Os anexos da colaboração já estariam concluídos e organizados por personagens citados ao longo dos depoimentos. A expectativa é que os advogados do ex-banqueiro entreguem oficialmente o conteúdo às autoridades ainda nesta semana.
De acordo com interlocutores que tiveram acesso às informações, os relatos incluem datas, horários, cidades e circunstâncias de encontros mantidos com agentes políticos.
As citações atingiriam nomes da direita, da esquerda e, principalmente, figuras ligadas ao centro político nacional.
A avaliação de pessoas próximas à investigação é que a delação pode abrir novas frentes de apuração caso o conteúdo apresentado seja considerado consistente e acompanhado de elementos de prova.
Pré-candidatos ficam fora do material
Apesar da expectativa em torno do impacto político da colaboração, fontes ligadas ao caso afirmam que os principais pré-candidatos à Presidência da República em 2026 não aparecem nos anexos preparados pela defesa de Daniel Vorcaro.
Segundo essas informações, o presidente Luiz Inácio Lula da Silva e o senador Flávio Bolsonaro ficaram fora do material.
Também não haveria menções aos governadores Romeu Zema e Ronaldo Caiado, além de outros nomes colocados como possíveis presidenciáveis, como Augusto Cury, Renan Santos e Aldo Rebelo.
Por outro lado, fontes ouvidas pela CNN afirmam que um ex-candidato à Presidência atualmente inelegível deverá aparecer em um dos anexos preparados para negociação com as autoridades.
O nome, no entanto, não foi divulgado.
Negociação ocorreu dentro da PF
Daniel Vorcaro foi preso preventivamente pela segunda vez em 4 de março, em São Paulo.
O empresário acabou transferido posteriormente do presídio federal de Brasília para a Superintendência da Polícia Federal, onde passou a negociar diretamente os termos do possível acordo de colaboração premiada.
Durante cerca de um mês e meio, os advogados do ex-banqueiro realizaram visitas diárias para estruturar os anexos e alinhar as informações que seriam apresentadas aos investigadores.
O cunhado de Vorcaro, Fabiano Zettel, também foi preso na operação e segue detido em unidade prisional.

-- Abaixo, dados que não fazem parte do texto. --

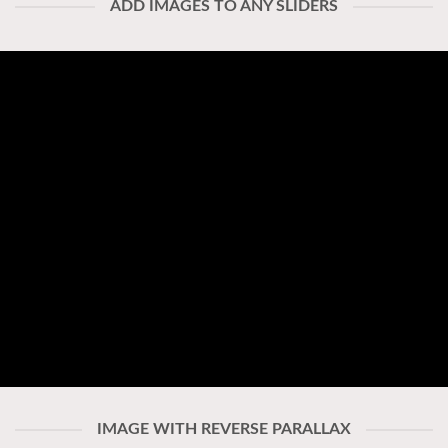
ADD IMAGES TO ANY SLIDERS
IMAGE WITH REVERSE PARALLAX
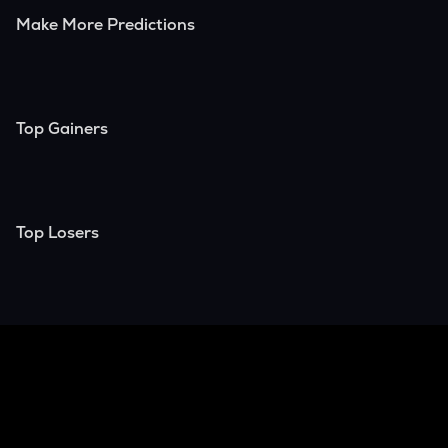
Make More Predictions
Top Gainers
Top Losers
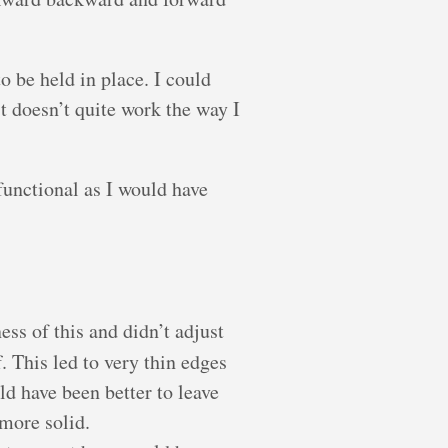
to be held in place. I could
st doesn’t quite work the way I
 functional as I would have
ess of this and didn’t adjust
. This led to very thin edges
uld have been better to leave
more solid.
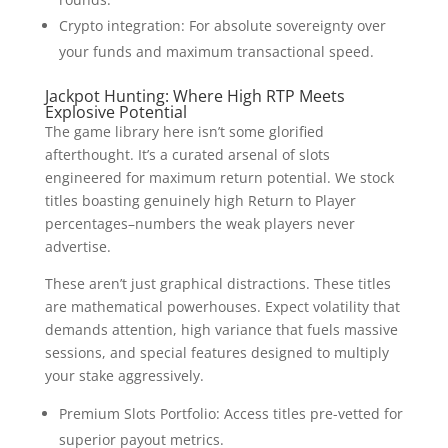
Crypto integration: For absolute sovereignty over
your funds and maximum transactional speed.
Jackpot Hunting: Where High RTP Meets
Explosive Potential
The game library here isn’t some glorified
afterthought. It’s a curated arsenal of slots
engineered for maximum return potential. We stock
titles boasting genuinely high Return to Player
percentages–numbers the weak players never
advertise.
These aren’t just graphical distractions. These titles
are mathematical powerhouses. Expect volatility that
demands attention, high variance that fuels massive
sessions, and special features designed to multiply
your stake aggressively.
Premium Slots Portfolio: Access titles pre-vetted for
superior payout metrics.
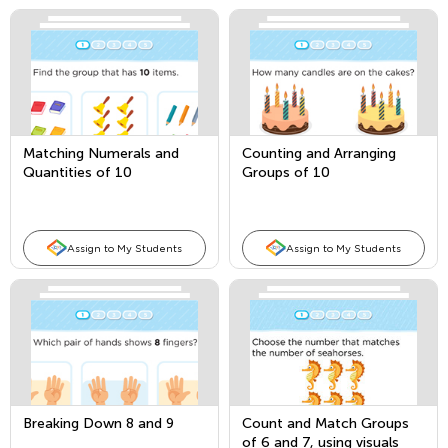
Matching Numerals and
Counting and Arranging
Quantities of 10
Groups of 10
Assign to My Students
Assign to My Students
Breaking Down 8 and 9
Count and Match Groups
of 6 and 7, using visuals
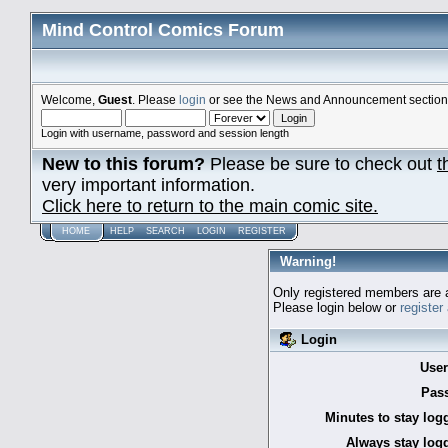
Mind Control Comics Forum
Welcome,
Guest
. Please
login
or see the News and Announcement section o
Login with username, password and session length
New to this forum?
Please be sure to check out
t
very important information.
Click here to return to the main comic site.
HOME
HELP
SEARCH
LOGIN
REGISTER
Warning!
Only registered members are a
Please login below or
register
Login
Use
Pas
Minutes to stay log
Always stay logg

Nos bastidores da investigação, a expectativa é que a análise inicial do material seja feita pela Polícia Federal e pela Procuradoria-Geral da República antes de qualquer homologação judicial.
Investigadores vão avaliar valor das provas
Após a entrega oficial da proposta, caberá aos investigadores avaliar se os relatos apresentados possuem valor probatório e se estão acompanhados de elementos capazes de comprovar os fatos narrados.

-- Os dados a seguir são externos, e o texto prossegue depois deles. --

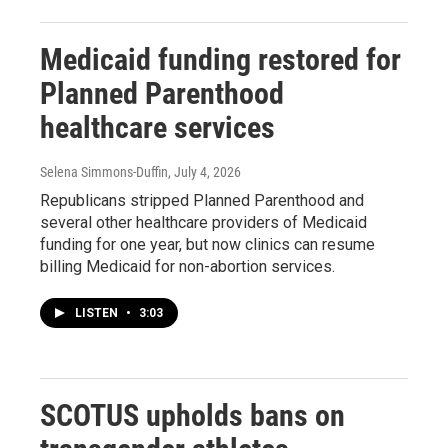
Medicaid funding restored for
Planned Parenthood
healthcare services
Selena Simmons-Duffin
, July 4, 2026
Republicans stripped Planned Parenthood and
several other healthcare providers of Medicaid
funding for one year, but now clinics can resume
billing Medicaid for non-abortion services.
LISTEN
•
3:03
SCOTUS upholds bans on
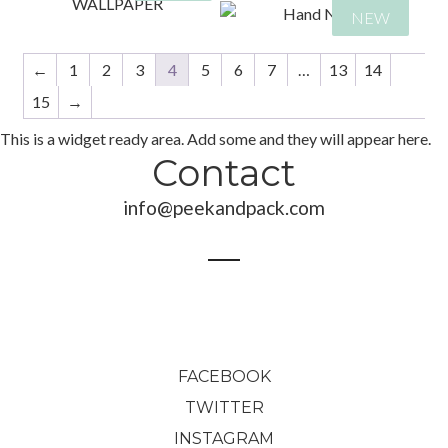
89,00
€
NEW
←
1
2
3
4
5
6
7
…
13
14
48,00
€
280,00
€
459,00
€
240,00
€
15
→
689,00
€
459,00
€
This is a widget ready area. Add some and they will appear here.
689,00
€
Contact
info@peekandpack.com
FACEBOOK
TWITTER
INSTAGRAM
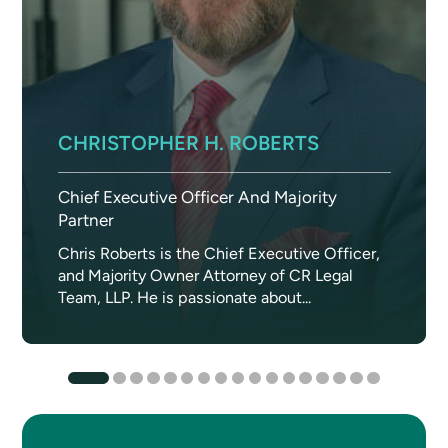
CHRISTOPHER H. ROBERTS
Chief Executive Officer And Majority
Partner
Chris Roberts is the Chief Executive Officer,
and Majority Owner Attorney of CR Legal
Team, LLP. He is passionate about...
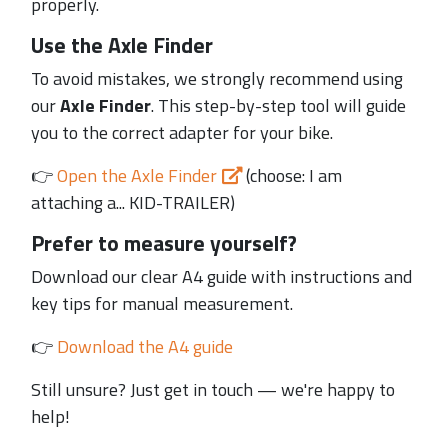
properly.
Use the Axle Finder
To avoid mistakes, we strongly recommend using
our
Axle Finder
. This step-by-step tool will guide
you to the correct adapter for your bike.
👉
Open the Axle Finder
(choose: I am
attaching a... KID-TRAILER)
Prefer to measure yourself?
Download our clear A4 guide with instructions and
key tips for manual measurement.
👉
Download the A4 guide
Still unsure? Just get in touch — we're happy to
help!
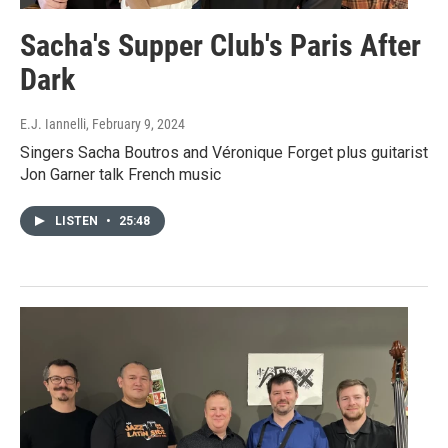
Sacha's Supper Club's Paris After
Dark
E.J. Iannelli
, February 9, 2024
Singers Sacha Boutros and Véronique Forget plus guitarist
Jon Garner talk French music
LISTEN
•
25:48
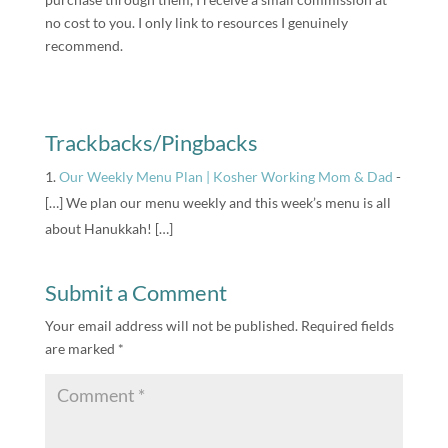
no cost to you. I only link to resources I genuinely
recommend.
Trackbacks/Pingbacks
Our Weekly Menu Plan | Kosher Working Mom & Dad
-
[…] We plan our menu weekly and this week’s menu is all
about Hanukkah! […]
Submit a Comment
Your email address will not be published.
Required fields
are marked
*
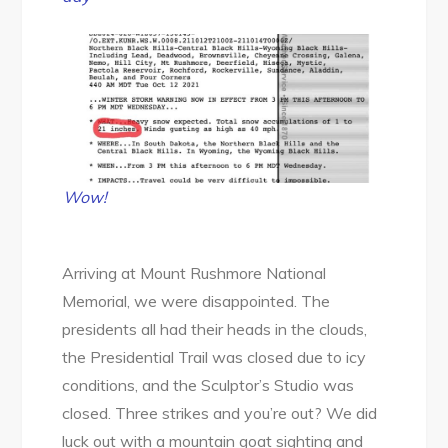
Wow!
Arriving at Mount Rushmore National
Memorial, we were disappointed. The
presidents all had their heads in the clouds,
the Presidential Trail was closed due to icy
conditions, and the Sculptor’s Studio was
closed. Three strikes and you’re out? We did
luck out with a mountain goat sighting and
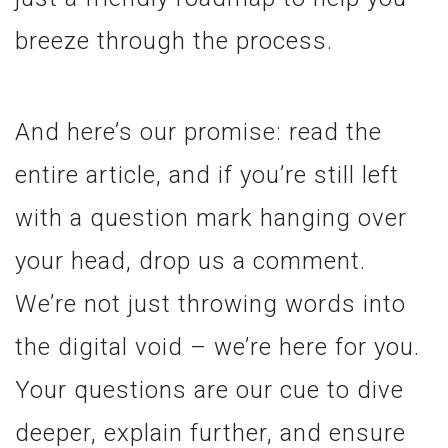
breeze through the process.
And here’s our promise: read the
entire article, and if you’re still left
with a question mark hanging over
your head, drop us a comment.
We’re not just throwing words into
the digital void – we’re here for you.
Your questions are our cue to dive
deeper, explain further, and ensure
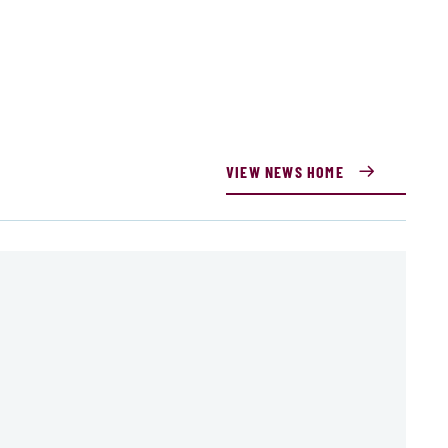
VIEW NEWS HOME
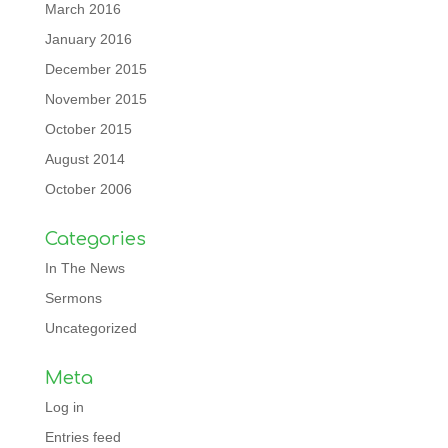
March 2016
January 2016
December 2015
November 2015
October 2015
August 2014
October 2006
Categories
In The News
Sermons
Uncategorized
Meta
Log in
Entries feed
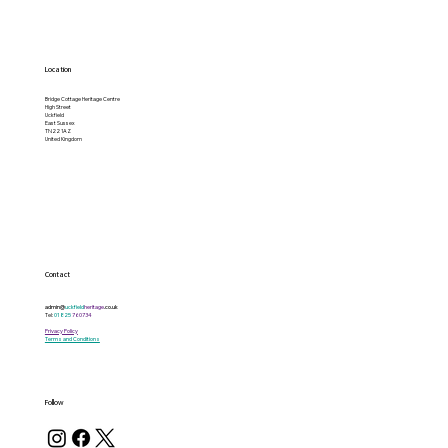
Location
Bridge Cottage Heritage Centre
High Street
Uckfield
East Sussex
TN22 1AZ
United Kingdom
Contact
admin@
uckfield
heritage
.co.uk
Tel:
01825
760734
Privacy Policy
Terms and Conditions
Follow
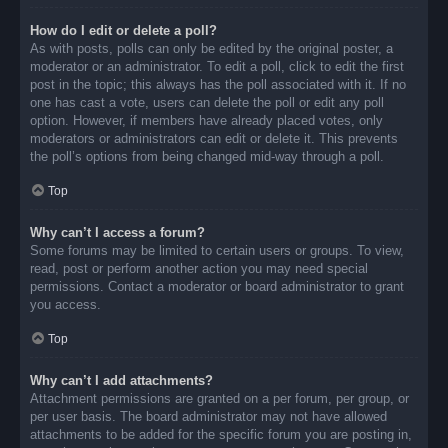
How do I edit or delete a poll?
As with posts, polls can only be edited by the original poster, a
moderator or an administrator. To edit a poll, click to edit the first
post in the topic; this always has the poll associated with it. If no
one has cast a vote, users can delete the poll or edit any poll
option. However, if members have already placed votes, only
moderators or administrators can edit or delete it. This prevents
the poll’s options from being changed mid-way through a poll.
Top
Why can’t I access a forum?
Some forums may be limited to certain users or groups. To view,
read, post or perform another action you may need special
permissions. Contact a moderator or board administrator to grant
you access.
Top
Why can’t I add attachments?
Attachment permissions are granted on a per forum, per group, or
per user basis. The board administrator may not have allowed
attachments to be added for the specific forum you are posting in,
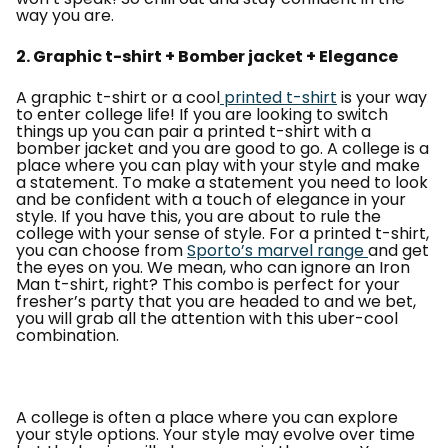
way you are.
2. Graphic t-shirt + Bomber jacket + Elegance
A graphic t-shirt or a cool
printed t-shirt
is your way
to enter college life! If you are looking to switch
things up you can pair a printed t-shirt with a
bomber jacket and you are good to go. A college is a
place where you can play with your style and make
a statement. To make a statement you need to look
and be confident with a touch of elegance in your
style. If you have this, you are about to rule the
college with your sense of style. For a printed t-shirt,
you can choose from
Sporto’s marvel range
and get
the eyes on you. We mean, who can ignore an Iron
Man t-shirt, right? This combo is perfect for your
fresher’s party that you are headed to and we bet,
you will grab all the attention with this uber-cool
combination.
A college is often a place where you can explore
your style options. Your style may evolve over time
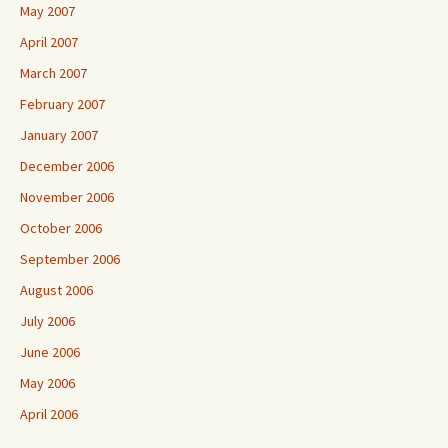
May 2007
April 2007
March 2007
February 2007
January 2007
December 2006
November 2006
October 2006
September 2006
August 2006
July 2006
June 2006
May 2006
April 2006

Somente depois dessa etapa deverão ser marcados depoimentos formais do ex-banqueiro para aprofundar os pontos considerados relevantes pela investigação.
O material também poderá ser encaminhado posteriormente ao Supremo Tribunal Federal, dependendo do conteúdo dos anexos e da presença de autoridades com foro privilegiado entre os citados.
A delação premiada é considerada uma das etapas mais sensíveis do processo investigativo, já que a validade do acordo depende não apenas das declarações prestadas, mas também da existência de provas que confirmem os relatos apresentados pelo colaborador.
Nos bastidores políticos, a expectativa em torno do conteúdo da colaboração já provoca apreensão em diferentes grupos partidários diante da possibilidade de novas investigações envolvendo figuras públicas e operadores políticos.